A new study by neuroscientists from the University of California, Irvine indicates that exposure to scent during sleep can notably enhance memory. Researchers say the findings indicate a non-invasive method to bolster memory and potentially protect against dementia.
Releasing a scent into the bedrooms of older adults for two hours nightly over a span of six months, was found to be associated with significant memory improvements. According to a media release, study participants experienced a 226% increase in cognitive capacity compared to a control group.
Men and women aged 60 to 85 without memory impairment were divided into two groups and given a diffuser and seven cartridges, each containing a single and different natural oil. The enriched group received full-strength cartridges and the control group received the oils in tiny amounts. Participants put a different cartridge into the diffuser each evening before going to bed, and it activated for two hours as they slept.
The scents they used were rose, orange, eucalyptus, lemon, peppermint, rosemary, and lavender.
“People in the enriched group showed a 226% increase in cognitive performance compared to the control group, as measured by a word list test commonly used to evaluate memory. Imaging revealed better integrity in the brain pathway called the left uncinate fasciculus. This pathway, which connects the medial temporal lobe to the decision-making prefrontal cortex, becomes less robust with age. Participants also reported sleeping more soundly.”

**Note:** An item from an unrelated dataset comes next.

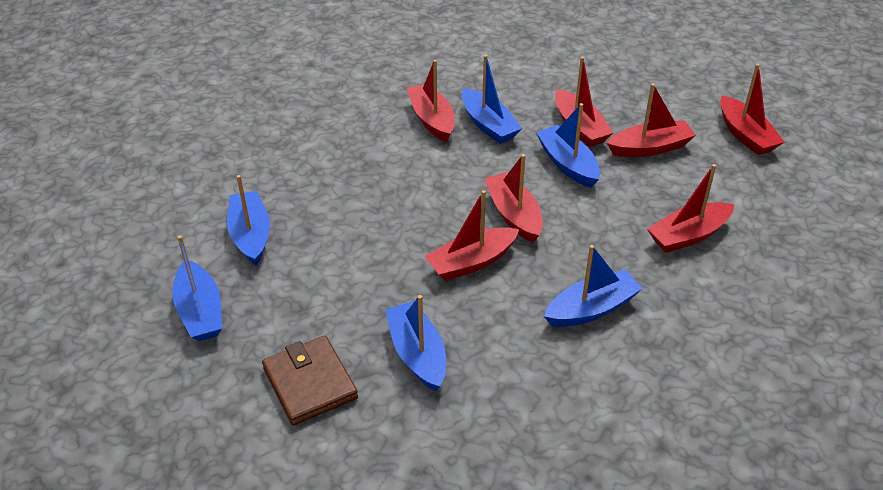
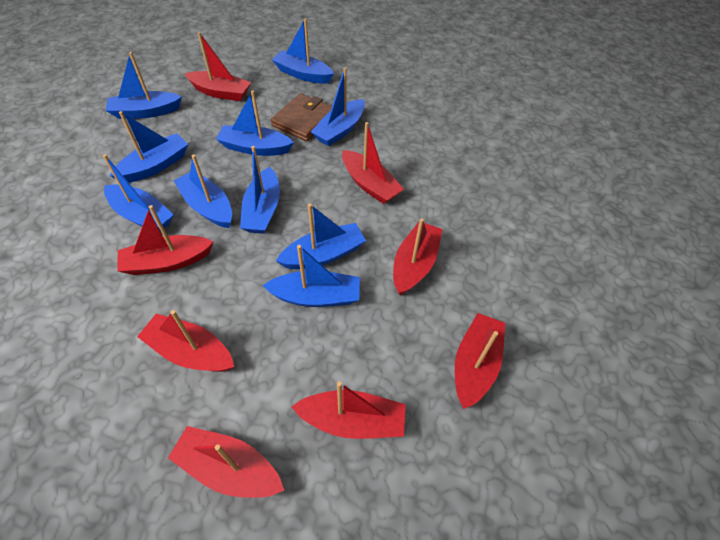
blue boat: [172,235,222,341] [227,175,270,265] [385,295,446,391] [462,55,522,144] [536,103,600,188] [544,245,643,327] = 6 -> [103,154,174,232] [106,52,182,119] [110,111,188,183] [174,155,232,228] [216,90,294,156] [240,146,280,234] [262,245,360,307] [272,18,334,84] [276,204,366,269] [311,67,365,146] = 10
red boat: [407,60,455,142] [424,190,519,281] [484,154,543,243] [555,57,613,147] [607,83,696,157] [647,164,734,253] [720,64,784,155] = 7 -> [118,205,214,275] [137,310,234,372] [168,426,284,498] [184,32,251,101] [291,381,406,439] [342,122,404,204] [393,218,443,295] [455,313,505,409] = 8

Numerous previous studies suggest that the loss of olfactory capacity may predict development of more than 60 neurological and psychiatric diseases, including Azheimer’s and other dementias, Parkinson’s, schizophrenia, and alcoholism. Researchers have also previously found that exposing people with moderate dementia to up to 40 different odors twice a day over a period of time is associated with improved memory and language skills and decreased levels of depression. The UCI team’s research is an attempt to turn this knowledge into an easy and non-invasive dementia-fighting tool.
“The reality is that over the age of 60, the olfactory sense and cognition starts to fall off a cliff,” said Michael Leon, professor of neurobiology & behavior, in a statement. “But it’s not realistic to think people with cognitive impairment could open, sniff and close 80 odorant bottles daily. This would be difficult even for those without dementia.”
The study’s first author, project scientist Cynthia Woo, said: “That’s why we reduced the number of scents to just seven, exposing participants to just one each time, rather than the multiple aromas used simultaneously in previous research projects. By making it possible for people to experience the odors while sleeping, we eliminated the need to set aside time for this during waking hours every day.”
A product based on the study and designed for people to use at home is expected to come onto the market this fall. The study was supported by Procter & Gamble.